E ainda indícios do próprio pedido de vantagem indevida, além de decretação de prisão temporária "de ofício", ou seja, sem que o Ministério Público tivesse solicitado.

Para o corregedor-geral, desembargador Samuel Meira Brasil Jr, os fatos narrados são "extremamente graves", como registrou nos autos.

O MPES sustenta que o funcionário e o supermercado nem eram alvos da Sanguinello quando o intermediário procurou o empresário com a oferta de "composição".

Os advogados do magistrado, em defesa prévia à Corregedoria, rebatem a tese, dizem que, até aquele momento, um funcionário já estava na mira havia sete meses e que ele é que poderia ser a fonte de vazamentos sobre a investigação, além do “amigo oculto” que avisou sobre a prisão um dia antes. "Por isso que não é crível imaginar que alguém precisasse noticiar (os donos do supermercado) da investigação", anotou a defesa.

Os advogados também alegam não haver prova de que o juiz pediu alguma vantagem indevida. O intermediário "teria sugerido uma ‘composição com o declarante’, ou seja, uma composição sem sequer citar o nome do magistrado", ressalta o texto.

E também suscitam a ilegalidade da prova, dizem que o TJES não foi avisado, de pronto, sobre a investigação contra magistrado empreendida pelo Ministério Público, cujas informações também basearam o procedimento administrativo.

A notícia sobre o depoimento foi feita no mesmo dia à Procuradoria-Geral de Justiça. A representação feita pelo procurador-geral, Eder Pontes, foi registrada quatro dias depois e informada ao Tribunal.  

"PAU QUE DÁ EM CHICO"

Tudo isso aconteceu no final de 2014. A defesa destaca, também que, "no primeiro dia útil após o recesso", o próprio juiz se afastou da Operação Sanguinello. Na decisão, ele criticou a condução da investigação, sugeriu querer ir atrás de "tubarões" e citou vários ditados populares:

"Constatei ainda, que mesmo com a fuga de um dos alvos, o próprio Ministério Público requereu a revogação da prisão temporária, mesmo com o relato do Delegado de Polícia, de que o mesmo obteve informação privilegiada. As minhas conclusões, o meu intelecto, a minha discricionariedade não podem e não serão aviltadas", escreveu Ivan Freitas, na ocasião.

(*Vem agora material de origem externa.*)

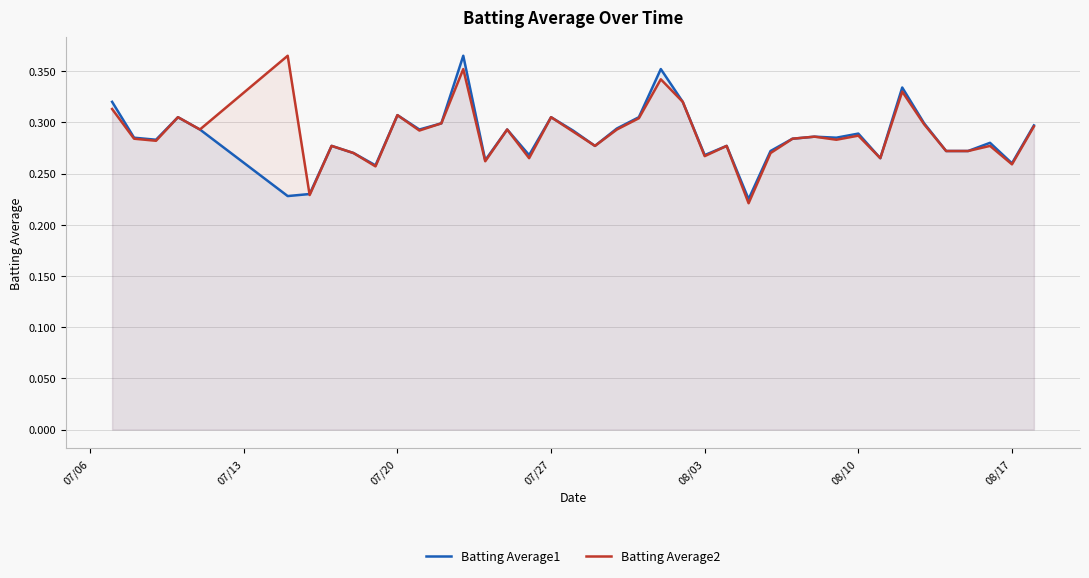

How many times do Batting Average2 and Batting Average1 cross each other?

1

"Não sofrerei um estupro ideológico. Como diz o provérbio popular: 'O pau que dá em Chico tem que dar em Francisco'. E outro: 'chutar cachorro morto é fácil'. E mais: 'Pegar peixinho... e os tubarões?' Por estes, e por motivo de foro íntimo dou-me por impedido para funcionar no presente feito, devendo ser concluído ao meu substituto legal", complementou.

PAD

O PAD tem duração de 140 dias, prorrogáveis. Após a conclusão, a pena máxima possível, na esfera administrativa, é a aposentadoria compulsória.

Mas ainda há a ação na esfera judicial. A denúncia sobre o caso ainda não foi analisada pelo TJES. Um dos advogados de Ivan Freitas, Raphael Câmara informou que não poderia conceder entrevista, dado o sigilo do caso, mas disse que vai recorrer ao Conselho Nacional de Justiça (CNJ) contra a abertura do PAD.

O advogado dos donos do supermercado também foi procurado pela reportagem. E preferiu não se manifestar.